- [Work item a]
Copy out the records from their first line through the line containing "attention and concentration.", including both of those lines.

At least I was able to ask for an equivalent vehicle to what I had in the shop and the other guy's insurance allowed it.... although in retrospect I didn't really need a truck this week so probably would have been better off with a mid size sedan or SUV. But interesting to be able to sample a different truck. I have considered moving up to a full size but not sure I want to live with the hassles of parking something that big... and I definitely don't want to buy fuel for one.... but the next generations are going to make big improvements in that regard what with more turbo diesels and hybrid powertrains. I am really trying to hold out to see what Mr. Toyota does with his next gen Tundra that currently gets only 13/17 MPG. To me that is unacceptable for a general purpose daily driver.


----------



## raylo32 (Nov 25, 2006)

I just checked to see when my truck will be ready to pick up and had a sort of strange conversation. They are still waiting for the bumper reinforcement bar to arrive... and then it needs to be painted?? I don't believe this part is visible so maybe it needs to be painted for rust prevention?? If so, then why doesn't it come that way?? My estimator at the body shop didn't understand it either. Anyone??


----------



## huesmann (Aug 18, 2011)

Yes, rust prevention. Probably doesn't come painted so it can be sold as cheaply as possible.


----------



## Old Thomas (Nov 28, 2019)

My son worked for Enterprise for a year after he finished college. Enterprise is by far the largest rental car company but it is privately owned so that info doesn’t get out. Other rental car companies focus on airport traffic. Enterprise focuses on body shop business and airport traffic. Their salesmen visit body shops with donuts or pizza. Enterprise will take your reservation whether they have a car available or not. Chances are that a car will come back before you get there. If it is a different class of car, they will try to give you a deal on an upgrade but they will eventually give you the car anyway. My son jokes about a little old lady who rented a small car but got a pickup truck. He almost had to give her a boost to get her in it.


----------



## raylo32 (Nov 25, 2006)

And maybe they realize that heavy items like this often get banged around a bit in transit and a pre-painted finish would not arrive fully intact.

- [Work item b]
Resume the forum thread about the truck repair and rental vehicle, picking up after its final post.

Extracted records:

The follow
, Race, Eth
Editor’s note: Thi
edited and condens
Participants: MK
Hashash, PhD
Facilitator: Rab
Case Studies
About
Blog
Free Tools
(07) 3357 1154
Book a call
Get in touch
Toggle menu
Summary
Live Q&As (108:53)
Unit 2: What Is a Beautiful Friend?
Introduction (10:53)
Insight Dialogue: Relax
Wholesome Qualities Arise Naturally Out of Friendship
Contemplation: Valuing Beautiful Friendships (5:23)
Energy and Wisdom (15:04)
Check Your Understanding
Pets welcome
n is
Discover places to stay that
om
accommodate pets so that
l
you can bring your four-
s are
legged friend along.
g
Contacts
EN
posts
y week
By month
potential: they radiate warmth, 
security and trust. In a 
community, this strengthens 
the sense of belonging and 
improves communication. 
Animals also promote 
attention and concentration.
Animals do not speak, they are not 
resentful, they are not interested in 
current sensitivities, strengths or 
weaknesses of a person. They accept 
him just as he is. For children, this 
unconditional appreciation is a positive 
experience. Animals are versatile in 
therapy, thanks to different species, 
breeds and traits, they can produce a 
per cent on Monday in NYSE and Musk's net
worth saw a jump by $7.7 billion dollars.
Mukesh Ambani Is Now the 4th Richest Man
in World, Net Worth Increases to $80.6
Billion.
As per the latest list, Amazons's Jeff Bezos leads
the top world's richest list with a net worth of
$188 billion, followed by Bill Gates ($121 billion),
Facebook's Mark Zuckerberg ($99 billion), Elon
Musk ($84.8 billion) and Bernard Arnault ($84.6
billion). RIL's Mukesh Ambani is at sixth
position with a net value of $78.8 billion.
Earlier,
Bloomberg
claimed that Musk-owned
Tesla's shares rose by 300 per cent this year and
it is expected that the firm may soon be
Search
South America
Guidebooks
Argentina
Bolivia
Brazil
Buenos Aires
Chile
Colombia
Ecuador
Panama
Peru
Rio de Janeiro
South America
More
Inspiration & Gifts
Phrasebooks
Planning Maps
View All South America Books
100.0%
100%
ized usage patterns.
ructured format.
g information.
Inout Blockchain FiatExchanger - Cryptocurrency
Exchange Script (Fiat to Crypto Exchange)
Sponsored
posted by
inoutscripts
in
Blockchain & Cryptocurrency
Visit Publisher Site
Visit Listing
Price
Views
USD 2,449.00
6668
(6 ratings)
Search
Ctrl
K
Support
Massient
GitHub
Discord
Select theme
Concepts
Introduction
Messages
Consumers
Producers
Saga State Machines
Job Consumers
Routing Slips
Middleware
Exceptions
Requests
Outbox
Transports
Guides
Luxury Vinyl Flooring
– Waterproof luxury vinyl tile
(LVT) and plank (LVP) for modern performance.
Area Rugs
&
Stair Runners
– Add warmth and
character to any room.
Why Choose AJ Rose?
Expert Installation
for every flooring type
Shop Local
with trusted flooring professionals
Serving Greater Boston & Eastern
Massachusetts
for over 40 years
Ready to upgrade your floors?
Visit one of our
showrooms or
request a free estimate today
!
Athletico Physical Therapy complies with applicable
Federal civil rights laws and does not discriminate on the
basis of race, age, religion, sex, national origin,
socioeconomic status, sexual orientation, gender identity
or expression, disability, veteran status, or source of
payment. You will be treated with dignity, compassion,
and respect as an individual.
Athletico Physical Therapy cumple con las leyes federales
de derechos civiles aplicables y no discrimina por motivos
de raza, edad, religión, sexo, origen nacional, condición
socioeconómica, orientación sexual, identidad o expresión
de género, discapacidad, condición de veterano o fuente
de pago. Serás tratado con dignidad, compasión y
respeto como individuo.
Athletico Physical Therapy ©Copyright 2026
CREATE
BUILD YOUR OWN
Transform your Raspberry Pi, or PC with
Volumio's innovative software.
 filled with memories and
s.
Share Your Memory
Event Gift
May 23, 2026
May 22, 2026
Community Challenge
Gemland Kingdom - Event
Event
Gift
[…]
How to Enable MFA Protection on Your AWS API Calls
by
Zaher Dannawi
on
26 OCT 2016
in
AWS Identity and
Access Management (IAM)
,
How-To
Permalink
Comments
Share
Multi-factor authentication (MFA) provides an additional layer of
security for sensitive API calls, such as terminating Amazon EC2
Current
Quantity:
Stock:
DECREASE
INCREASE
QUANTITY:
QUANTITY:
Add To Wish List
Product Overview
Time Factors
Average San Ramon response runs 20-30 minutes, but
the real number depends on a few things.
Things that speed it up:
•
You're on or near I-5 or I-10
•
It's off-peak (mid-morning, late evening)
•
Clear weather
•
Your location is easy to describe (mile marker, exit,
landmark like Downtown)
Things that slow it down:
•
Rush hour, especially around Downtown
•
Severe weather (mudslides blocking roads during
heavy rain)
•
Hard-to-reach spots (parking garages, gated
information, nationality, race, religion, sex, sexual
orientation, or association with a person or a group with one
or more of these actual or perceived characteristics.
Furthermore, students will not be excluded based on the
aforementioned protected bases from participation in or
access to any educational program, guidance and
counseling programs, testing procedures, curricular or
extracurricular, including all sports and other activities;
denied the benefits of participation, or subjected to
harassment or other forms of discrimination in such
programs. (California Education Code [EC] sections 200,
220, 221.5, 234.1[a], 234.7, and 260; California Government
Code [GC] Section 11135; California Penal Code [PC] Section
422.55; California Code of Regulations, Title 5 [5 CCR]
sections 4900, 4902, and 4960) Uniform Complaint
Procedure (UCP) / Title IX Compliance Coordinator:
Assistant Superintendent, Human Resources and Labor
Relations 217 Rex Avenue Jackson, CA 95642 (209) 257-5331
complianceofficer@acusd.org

- [Exercise answer a]
The follow
, Race, Eth
Editor’s note: Thi
edited and condens
Participants: MK
Hashash, PhD
Facilitator: Rab
Case Studies
About
Blog
Free Tools
(07) 3357 1154
Book a call
Get in touch
Toggle menu
Summary
Live Q&As (108:53)
Unit 2: What Is a Beautiful Friend?
Introduction (10:53)
Insight Dialogue: Relax
Wholesome Qualities Arise Naturally Out of Friendship
Contemplation: Valuing Beautiful Friendships (5:23)
Energy and Wisdom (15:04)
Check Your Understanding
Pets welcome
n is
Discover places to stay that
om
accommodate pets so that
l
you can bring your four-
s are
legged friend along.
g
Contacts
EN
posts
y week
By month
potential: they radiate warmth, 
security and trust. In a 
community, this strengthens 
the sense of belonging and 
improves communication. 
Animals also promote 
attention and concentration.

- [Exercise answer b]
huesmann said:


> Yes, rust prevention. Probably doesn't come painted so it can be sold as cheaply as possible.


----------



## raylo32 (Nov 25, 2006)

Sounds like a Seinfeld episode. 

Seinfeld - Car Reservation - Bing video

Other companies sometimes give you a different class when they don't have what you specified. Had that happen at some smaller airports a good many times on business travel over the years. I even had the exact thing you mention happen to me... our contract specified a mid-size but all they had was a big red Dodge Ram with a hemi. Worked for me.



Old Thomas said:


> Enterprise will take your reservation whether they have a car available or not. Chances are that a car will come back before you get there.


----------



## raylo32 (Nov 25, 2006)

Just got my truck back... it looks good as new. They did a great job of matching the Timberland Green Mica paint. This was almost the best case scenario for a collision and repair. Low speed bumper to bumper contact with no collateral damage. Glad to be done with it, however. That Dodge Ram 1500 with Hemi... sheesh... I drove if for 100 miles and it took 7.5 gallons of gas. =:-O


----------



## Priusron (Oct 25, 2020)

In October I rented a Nissan Maximum from enterprise in Queen Creek, arizona. I purchased the fuel option because it was cheaper than the going rate. I made sure to return empty. They also gave me the economy car price. They were very nice and pleasant to work with.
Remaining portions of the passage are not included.